━━━━━ Extract provided

This class implements the normalized embedding layer for the transformer. Since the dot product of the self-attention is always normalized by sqrt(d_model) and the final linear projection for prediction shares weight with the embedding layer, we multiply the output of the embedding by sqrt(d_model).

Parameters:
  • d_model (int) – The number of expected features in the encoder/decoder inputs (default=512).

  • vocab (int) – The vocab size.

Example

>>> emb = NormalizedEmbedding(512, 1000)
>>> trg = torch.randint(0, 999, (8, 50))
>>> emb_fea = emb(trg)
forward(x)[source]

Processes the input tensor x and returns an output tensor.

speechbrain.lobes.models.transformer.Transformer.get_key_padding_mask(padded_input, pad_idx)[source]

Creates a binary mask to prevent attention to padded locations. We suggest using get_mask_from_lengths instead of this function.

Parameters:
  • padded_input (torch.Tensor) – Padded input.

  • pad_idx (int) – idx for padding element.

Returns:

key_padded_mask – Binary mask to prevent attention to padding.

Return type:

torch.Tensor

Example

>>> a = torch.LongTensor([[1, 1, 0], [2, 3, 0], [4, 5, 0]])
>>> get_key_padding_mask(a, pad_idx=0)
tensor([[False, False,  True],
        [False, False,  True],
        [False, False,  True]])
speechbrain.lobes.models.transformer.Transformer.get_lookahead_mask(padded_input)[source]

Creates a binary mask for each sequence which masks future frames.

Parameters:

padded_input (torch.Tensor) – Padded input tensor.

Returns:

mask – Binary mask for masking future frames.

Return type:

torch.Tensor

Example

>>> a = torch.LongTensor([[1, 1, 0], [2, 3, 0], [4, 5, 0]])
>>> get_lookahead_mask(a)
tensor([[0., -inf, -inf],
        [0., 0., -inf],
        [0., 0., 0.]])
speechbrain.lobes.models.transformer.Transformer.get_mask_from_lengths(lengths, max_len=None)[source]

Creates a binary mask from sequence lengths

Parameters:
  • lengths (torch.Tensor) – A tensor of sequence lengths

  • max_len (int (Optional)) – Maximum sequence length, defaults to None.

Returns:

mask – the mask where padded elements are set to True. Then one can use tensor.masked_fill_(mask, 0) for the masking.

Return type:

torch.Tensor

Example

>>> lengths = torch.tensor([3, 2, 4])
>>> get_mask_from_lengths(lengths)
tensor([[False, False, False,  True],
        [False, False,  True,  True],
        [False, False, False, False]])

━━━━━━━━━━
━━━━━ Records supplied

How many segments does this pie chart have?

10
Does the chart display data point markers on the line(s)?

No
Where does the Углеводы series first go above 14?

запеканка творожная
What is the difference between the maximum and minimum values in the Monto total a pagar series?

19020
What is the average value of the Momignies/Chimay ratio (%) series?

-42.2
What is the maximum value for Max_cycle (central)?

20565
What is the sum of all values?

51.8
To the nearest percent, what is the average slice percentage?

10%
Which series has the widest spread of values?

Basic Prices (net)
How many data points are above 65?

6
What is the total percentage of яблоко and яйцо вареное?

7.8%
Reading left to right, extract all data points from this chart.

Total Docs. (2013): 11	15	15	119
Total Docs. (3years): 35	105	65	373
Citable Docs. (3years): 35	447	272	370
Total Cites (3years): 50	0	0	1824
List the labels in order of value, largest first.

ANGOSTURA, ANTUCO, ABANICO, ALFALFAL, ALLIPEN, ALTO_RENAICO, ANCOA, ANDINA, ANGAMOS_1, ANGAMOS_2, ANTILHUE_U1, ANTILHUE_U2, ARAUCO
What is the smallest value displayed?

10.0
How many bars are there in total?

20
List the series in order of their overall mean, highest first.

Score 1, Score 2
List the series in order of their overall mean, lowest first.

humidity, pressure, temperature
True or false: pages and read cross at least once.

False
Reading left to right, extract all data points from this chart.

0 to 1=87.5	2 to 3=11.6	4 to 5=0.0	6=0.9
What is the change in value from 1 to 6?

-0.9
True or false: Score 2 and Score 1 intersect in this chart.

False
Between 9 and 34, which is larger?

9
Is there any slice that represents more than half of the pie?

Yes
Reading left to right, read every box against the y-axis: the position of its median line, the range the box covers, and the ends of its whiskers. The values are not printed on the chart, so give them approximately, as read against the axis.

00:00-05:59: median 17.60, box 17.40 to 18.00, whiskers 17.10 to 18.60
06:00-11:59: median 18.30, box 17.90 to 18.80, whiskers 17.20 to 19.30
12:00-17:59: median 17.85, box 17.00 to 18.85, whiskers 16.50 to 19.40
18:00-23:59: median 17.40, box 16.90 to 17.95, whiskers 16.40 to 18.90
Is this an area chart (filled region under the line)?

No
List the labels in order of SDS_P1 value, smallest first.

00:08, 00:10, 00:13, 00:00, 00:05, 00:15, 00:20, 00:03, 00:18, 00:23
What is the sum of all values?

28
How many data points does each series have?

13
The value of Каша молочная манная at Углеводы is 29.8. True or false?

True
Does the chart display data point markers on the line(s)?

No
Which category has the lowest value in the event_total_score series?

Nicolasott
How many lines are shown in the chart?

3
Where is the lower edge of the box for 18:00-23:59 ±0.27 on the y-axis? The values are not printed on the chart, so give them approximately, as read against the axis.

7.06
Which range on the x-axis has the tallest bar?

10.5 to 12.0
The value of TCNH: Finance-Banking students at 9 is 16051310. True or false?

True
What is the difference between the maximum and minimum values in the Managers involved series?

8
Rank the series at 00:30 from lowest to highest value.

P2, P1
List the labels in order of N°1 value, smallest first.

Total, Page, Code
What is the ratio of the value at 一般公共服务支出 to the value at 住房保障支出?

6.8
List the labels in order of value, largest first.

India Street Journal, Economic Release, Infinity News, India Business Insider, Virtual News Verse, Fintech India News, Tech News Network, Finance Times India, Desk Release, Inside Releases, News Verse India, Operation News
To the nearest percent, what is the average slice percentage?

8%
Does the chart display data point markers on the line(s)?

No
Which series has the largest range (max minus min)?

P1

━━━━━━━━━━

Task requirements →
a. Could you extract from the transformer documentation the passage starting with "Creates a binary mask to" and going on through "(torch.Tensor) – Padded input."?
b. How would you shorten the paragraph in the transformer documentation that begins "This class implements the normalized embedding layer" while keeping its main facts?

Results for each task →
a.
Creates a binary mask to prevent attention to padded locations. We suggest using get_mask_from_lengths instead of this function.

Parameters:
  • padded_input (torch.Tensor) – Padded input.

b. This class provides the transformer's normalized embedding layer. Its output is multiplied by sqrt(d_model), since the self-attention dot product is always normalized by sqrt(d_model) and the final linear projection for prediction shares weights with the embedding layer.